Web of Illusion:
how the internet affects our confidence in
what we know..
By Tom Stafford.
The internet can give us the illusion of knowledge, making
us think we are smarter than we really are. Fortunately, there may be a cure
for our arrogance, writes psychologist Tom Stafford.
The internet has a reputation for harbouring know-it-alls.
Commenters on articles, bloggers, even your old school friends on Facebook all
seem to swell with confidence in their understanding of exactly how the world
works (and they are eager to share that understanding with everyone and anyone
who will listen). Now, new research reveals that just having access to the
world’s information can induce an illusion of overconfidence in our own wisdom.
Fortunately the research also shares clues as to how that overconfidence can be
corrected.
Specifically, we are looking at how the internet affects our
thinking about what we know, a topic psychologists call metacognition. When you
know you are boasting, you are being dishonest, but you haven’t made any actual
error in estimating your ability. If you sincerely believe you know more than
you do then you have made an error. The research suggests that an illusion of
understanding may actually be incredibly common, and that this metacognitive error
emerges in new ways in the age of the internet.

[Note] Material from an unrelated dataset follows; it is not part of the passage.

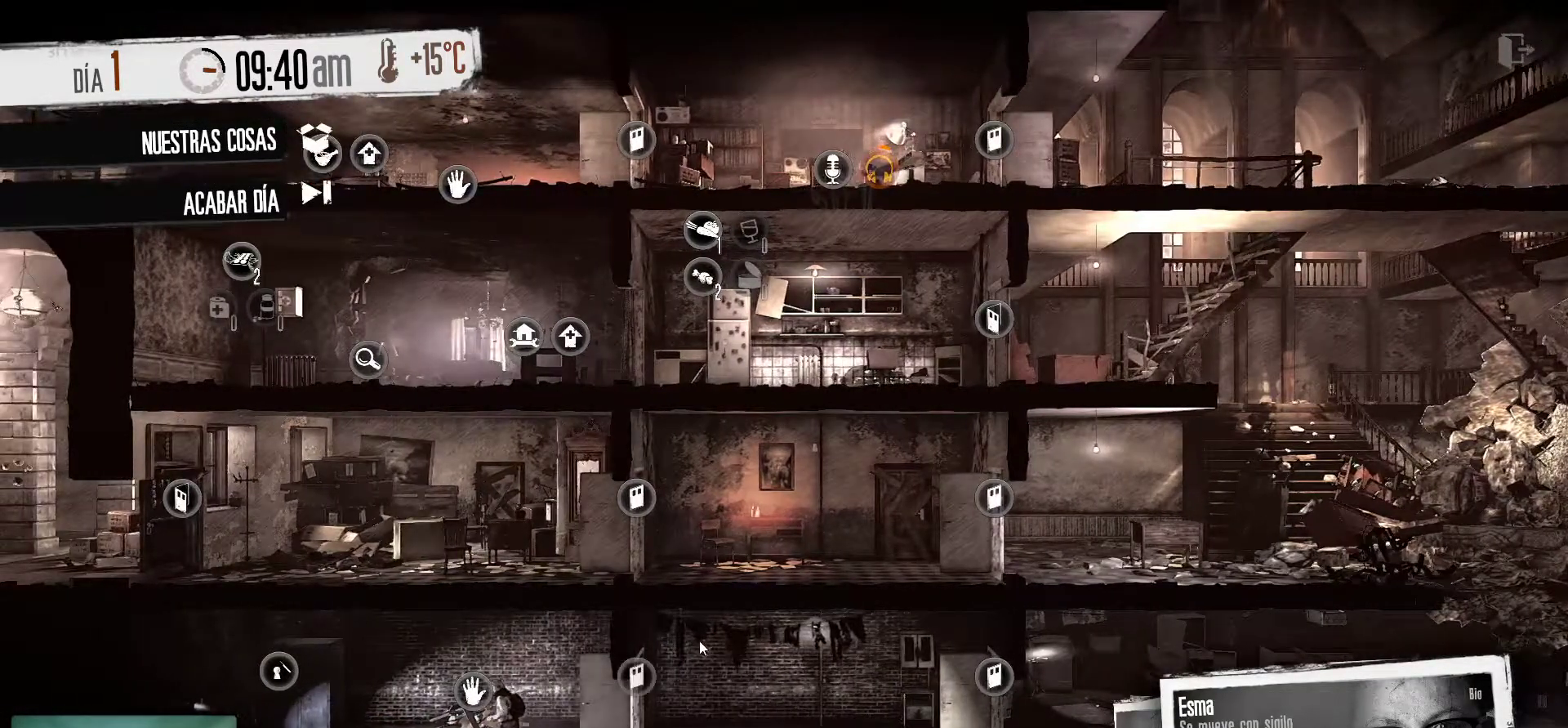
{"keys": [], "mouse": [], "mouse_move": "up", "events": []}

In a new paper, Matt Fisher of Yale University, considers a
particular type of thinking known as transactive memory, which is the idea that
we rely on other people and other parts of the world – books, objects – to
remember things for us. If you’ve ever left something you needed for work by
the door the night before, then you’ve been using transactive memory.
Part of this phenomenon is the tendency to then confuse what
we really know in our personal memories, with what we have easy access to, the
knowledge that is readily available in the world, or with which we are merely
familiar without actually understanding in depth. It can feel like we
understand how a car works, the argument goes, when in fact we are merely
familiar with making it work. I press the accelerator and it goes forward,
neglecting to realise that I don’t really know how it goes forward.

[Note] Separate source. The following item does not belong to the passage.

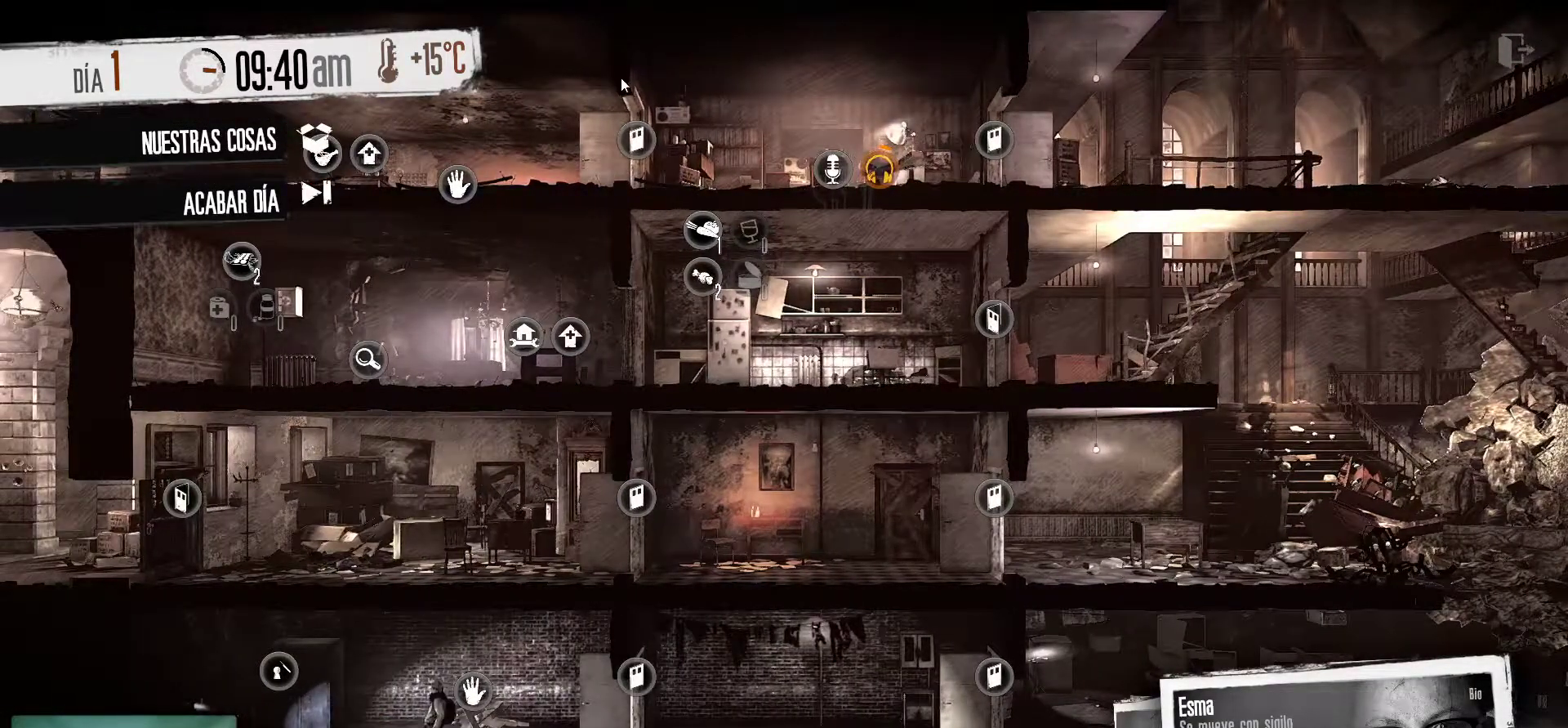
{"keys": [], "mouse": [], "mouse_move": "still", "events": []}
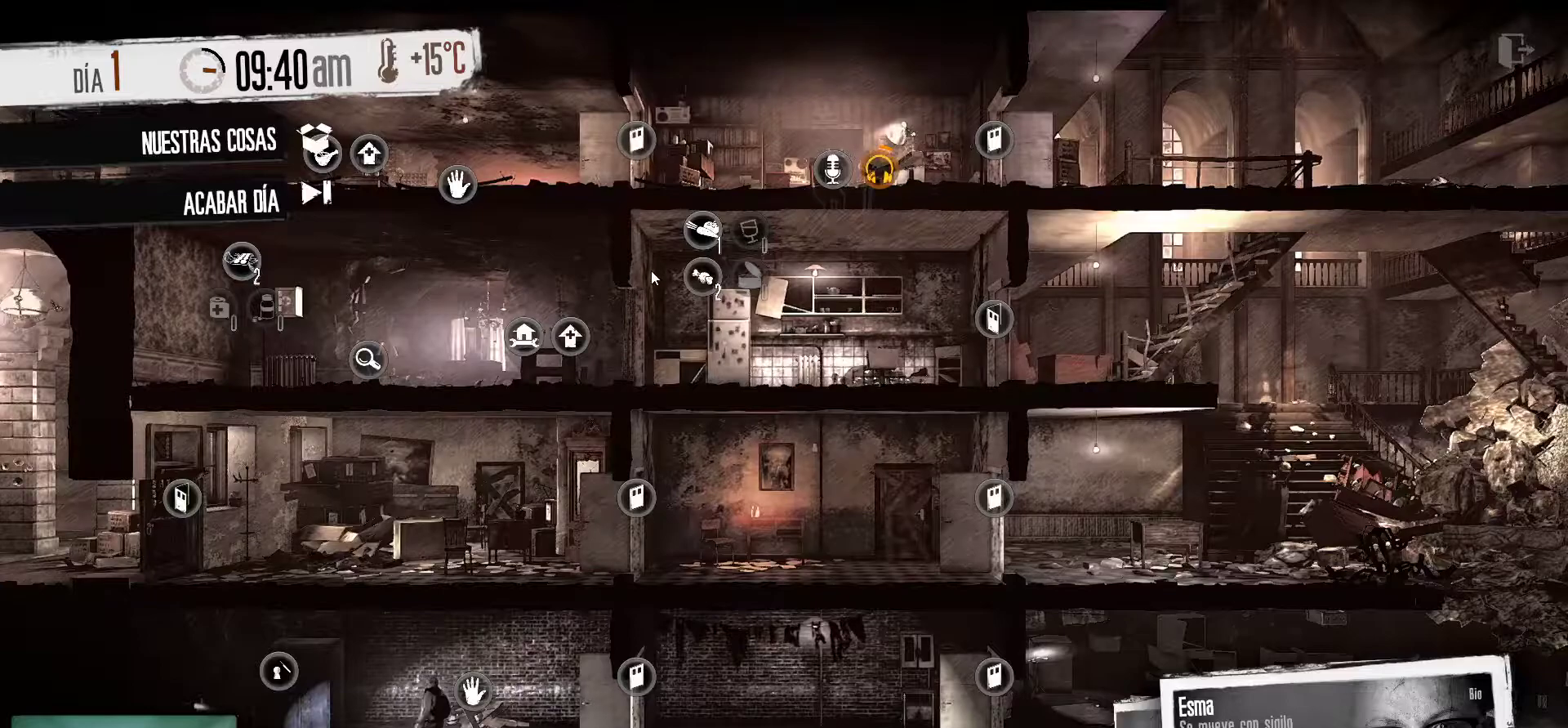
{"keys": [], "mouse": [], "mouse_move": "still", "events": []}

Fisher and colleagues were interested in how this tendency
interacts with the internet age. They asked people to provide answers to
factual questions, such as “Why are there time zones?”. Half of the
participants were instructed to look up the answers on the internet before
answering, half were told not to look up the answers on the internet. Next, all
participants were asked how confidently they could explain the answers to a
second series of questions (seperate, but also factual, questions such as “Why
are cloudy nights warmer?” or “How is vinegar made?”).
Sure enough, people who had just been searching the internet
for information were significantly more confident about their understanding of
the second set of questions. Follow up studies confirmed that these people
really did think the knowledge was theirs: they were still more confident if
asked to indicate their response on a scale representing different levels of
understanding with pictures of brain-scan activity (a ploy that was meant to
emphasise that the information was there, in their heads). The confidence
effect even persisted when the control group were provided answer material and
the internet-search group were instructed to search for a site containing the
exact same answer material. Something about actively searching for information
on the internet specifically generated an illusion that the knowledge was in the participants’ own heads.

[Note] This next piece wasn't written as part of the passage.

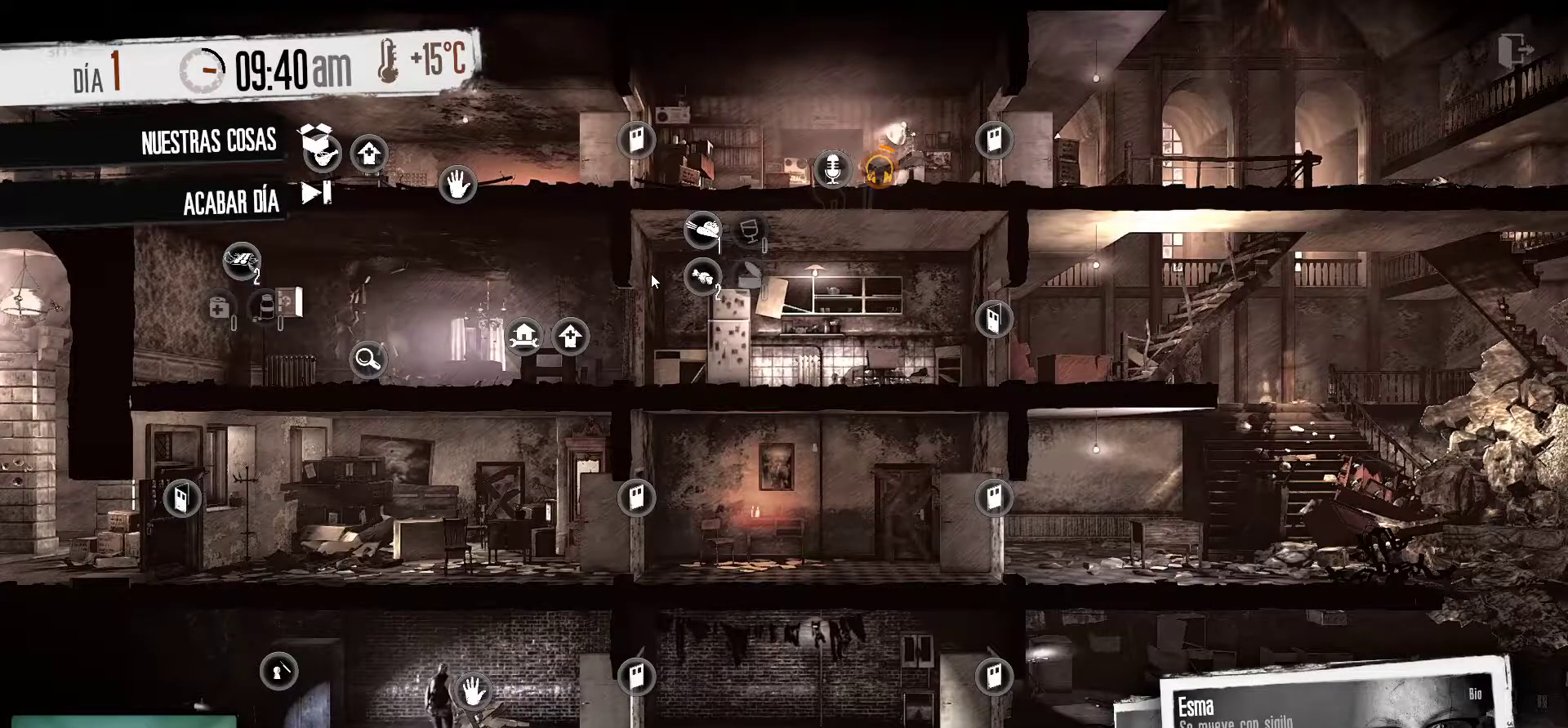
{"keys": [], "mouse": [], "mouse_move": "still", "events": []}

If the feeling of controlling information generates
overconfidence in our own wisdom, it might seem that the internet is an engine
for turning us all into bores. Fortunately another study, also published this
year, suggests a partial cure.
Amanda Ferguson of the University of Toronto and colleagues
ran a similar study, except the set-up was in reverse: they asked participants
to provide answers first and, if they didn’t know them, search the internet
afterwards for the correct information (in the control condition participants
who said “I don’t know” were let off the hook and just moved on to the next
question). In this set up, people with access to the internet were actually
less willing to give answers in the first place than people in the no internet
condition. For these guys, access to the internet shut them up, rather than
encouraging them to claim that they knew it all. Looking more closely at their
judgements, it seems the effect wasn’t simply that the fact-checking had
undermined their confidence. Those that knew they could fall back on the web to
check the correct answer didn’t report feeling less confident within
themselves, yet they were still less likely to share the information and show
off their knowledge.
So, putting people in a position where they could be
fact-checked made them more cautious in their initial claims. The implication I
draw from this is that one way of fighting a know-it-all, if you have the
energy, is to let them know that they are going to be thoroughly checked on
whether they are right or wrong. It might not stop them researching a long
answer with the internet, but it should slow them down, and diminish the
feeling that just because the internet knows some information, they do to.
It is frequently asked if the internet is changing how we
think. The answer, this research shows, is that the internet is giving new fuel
to the way we’ve always thought. It can be both a cause of overconfidence, when we mistake the boundary between what we know
and what is available to us over the web, and it can be a cause of uncertainty,
when we anticipate that we’ll be fact-checked using the web on the claims we
make. Our tendencies to overestimate what we know, to use information that is
readily available as a substitute for our own knowledge, and to worry about
being caught out are all constants on how we think. The internet slots into
this tangled cognitive ecosystem, from which endless new forms evolve.